I won 1000 to spend in Primark.
I bought 25 shirts, 14 pairs of trousers, 6 pairs of trainers, 18 T-shirts and 10 hats.
Now I'm not sure what to spend the remaining 920 on.

Submitted by: giorgiss

Just been sacked from Asda for doing the stock take wrong.
On the plus side, I have enough Oxo to last a lifetime.

Submitted by: giorgiss

Subway.
The only place where you'd actually be willing to pay a black man to give you 6 inches.

Submitted by: giorgiss

Due to my constant speeding, tailgating, shunting, violent outbursts and running the occasional child over.
My wife has insisted that she pushes the trolley next time we go to the supermarket.

Submitted by: giorgiss

Why is everyone making such a big deal about the crisis at Iceland.
Let's face it, if the worst comes to the worst I'm going to Tesco.

Submitted by: giorgiss

Went into a party shop earlier and was horrified at the prices of Balloons..
The rate of inflation on them is ridiculous.

Submitted by: giorgiss

I was outside Tesco yesterday when a woman came out with her arms full of shopping.

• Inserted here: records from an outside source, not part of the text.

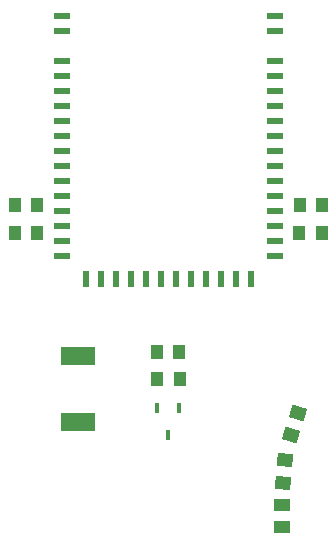
<source format=gbr>
G04 DipTrace 3.2.0.1*
G04 TopPaste.gbr*
%MOIN*%
G04 #@! TF.FileFunction,Paste,Top*
G04 #@! TF.Part,Single*
%AMOUTLINE5*
4,1,4,
0.018184,-0.028161,
-0.030783,-0.013272,
-0.018184,0.028161,
0.030783,0.013272,
0.018184,-0.028161,
0*%
%AMOUTLINE8*
4,1,4,
0.023804,-0.023603,
-0.027218,-0.019568,
-0.023804,0.023603,
0.027218,0.019568,
0.023804,-0.023603,
0*%
%AMOUTLINE11*
4,1,4,
0.025595,-0.021648,
-0.025587,-0.021658,
-0.025595,0.021648,
0.025587,0.021658,
0.025595,-0.021648,
0*%
%ADD40R,0.055118X0.021654*%
%ADD42R,0.021654X0.055118*%
%ADD46R,0.017717X0.033465*%
%ADD48R,0.043307X0.051181*%
%ADD50R,0.11811X0.062992*%
%ADD58OUTLINE5*%
%ADD61OUTLINE8*%
%ADD64OUTLINE11*%
%FSLAX26Y26*%
G04*
G70*
G90*
G75*
G01*
G04 TopPaste*
%LPD*%
D50*
X-302165Y-679802D3*
Y-900274D3*
D48*
X437795Y-176772D3*
X512598D3*
D46*
X37332Y-854472D3*
X-37471D3*
X-70Y-945024D3*
D48*
X-512592Y-176776D3*
X-437789D3*
X-510818Y-269291D3*
X-436014D3*
X510827D3*
X436024D3*
X-38533Y-666731D3*
X36270D3*
X-37248Y-757327D3*
X37555D3*
D58*
X409056Y-943533D3*
X430818Y-871963D3*
D61*
X381772Y-1102879D3*
X387669Y-1028307D3*
D64*
X379360Y-1252273D3*
X379344Y-1177470D3*
D42*
X-25000Y-425197D3*
X25000D3*
X-75000D3*
X-125000D3*
X-175000D3*
X-225000D3*
X-275000D3*
X75000D3*
X125000D3*
X175000D3*
X225000D3*
X275000D3*
D40*
X-354331Y-346654D3*
Y-296654D3*
X354331Y-346654D3*
X-354331Y-246654D3*
Y-196654D3*
Y-146654D3*
Y-96654D3*
Y-46654D3*
Y3346D3*
Y53346D3*
Y103346D3*
Y153346D3*
Y203346D3*
Y253346D3*
Y303346D3*
X354331Y-296654D3*
Y-246654D3*
Y-196654D3*
Y-146654D3*
Y-96654D3*
Y-46654D3*
Y3346D3*
Y53346D3*
Y103346D3*
Y153346D3*
Y203346D3*
Y253346D3*
Y303346D3*
X-354331Y403346D3*
Y453346D3*
X354331Y403346D3*
Y453346D3*
M02*

</source>
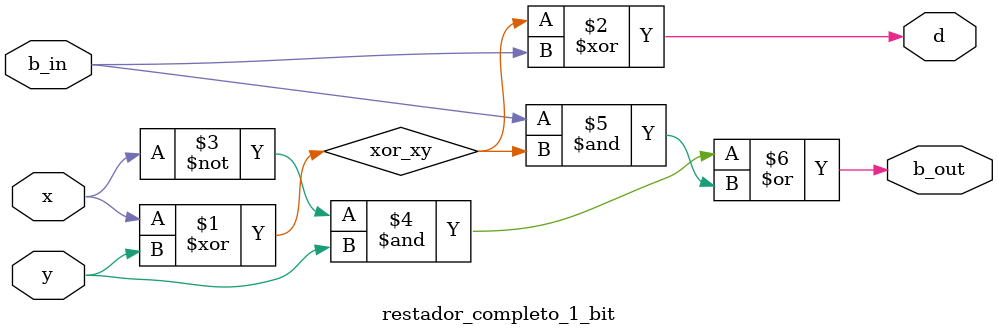
<source format=v>
module restador_completo_1_bit (
    input wire x,
    input wire y,
    input wire b_in,
    output wire d,
    output wire b_out
);

    wire xor_xy;

    assign xor_xy = x ^ y;
    assign d = xor_xy ^ b_in;
    assign b_out = (~x & y) | (b_in & xor_xy);
    
endmodule
</source>
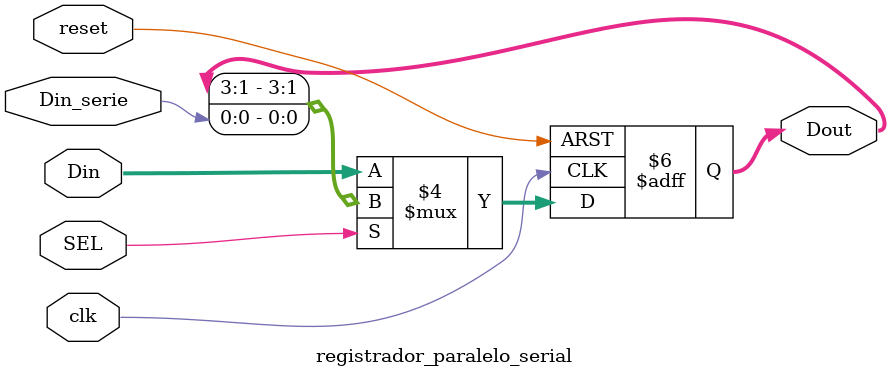
<source format=sv>
/* 
Aluna: Thayane Stheffany Silva Barros - 121110604
Roteiro 4: Problema 1 (Registrador Paralelo/Serial)
*/

parameter NBITS = 4; // Define o número de bits do registrador como 4

module registrador_paralelo_serial(
  input logic clk, reset, SEL, Din_serie,  // Entradas do registrador
  input logic [NBITS-1:0] Din,             // Entrada de dados no modo paralelo
  output logic [NBITS-1:0] Dout);          // Saída do registrador
  
  always_ff @(posedge reset or posedge clk) begin
    if(reset)begin  // Se o reset estiver ativado, reinicia o valor armazenado para 0
      Dout <= 0;
    end else if (SEL == 0) begin  // Se o modo for paralelo, armazena o valor presente em "Din" no registrador
      Dout <= Din;
    end else begin   // Se o modo for serial, desloca o valor armazenado para a esquerda em uma posição e armazena o valor presente em "Din_serie" no bit menos significativo
      Dout <= {Dout[NBITS-1:1], Din_serie};
    end
  end
endmodule
</source>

Suddenly a big gust of wind blew her skirt up, showing she was not wearing any underwear.
Dropping all the bags in an attempt to cover herself up, she looked at me and angrily said, "you're certainly no gentleman"
"That's funny," I replied, "I was thinking exactly the same thing."

Submitted by: giorgiss

Aldi: Where the hourly wage is more than a weekly shop.

Submitted by: giorgiss

It's a real shame that after 100 years there will soon be no more Woolworth's.
Pick 'n Mix was great; where will children go now to learn how to shoplift?

Submitted by: giorgiss

Last year another 300,000 families fell below the poverty line.
This has prompted the opening of a further 45 Lidls across the UK.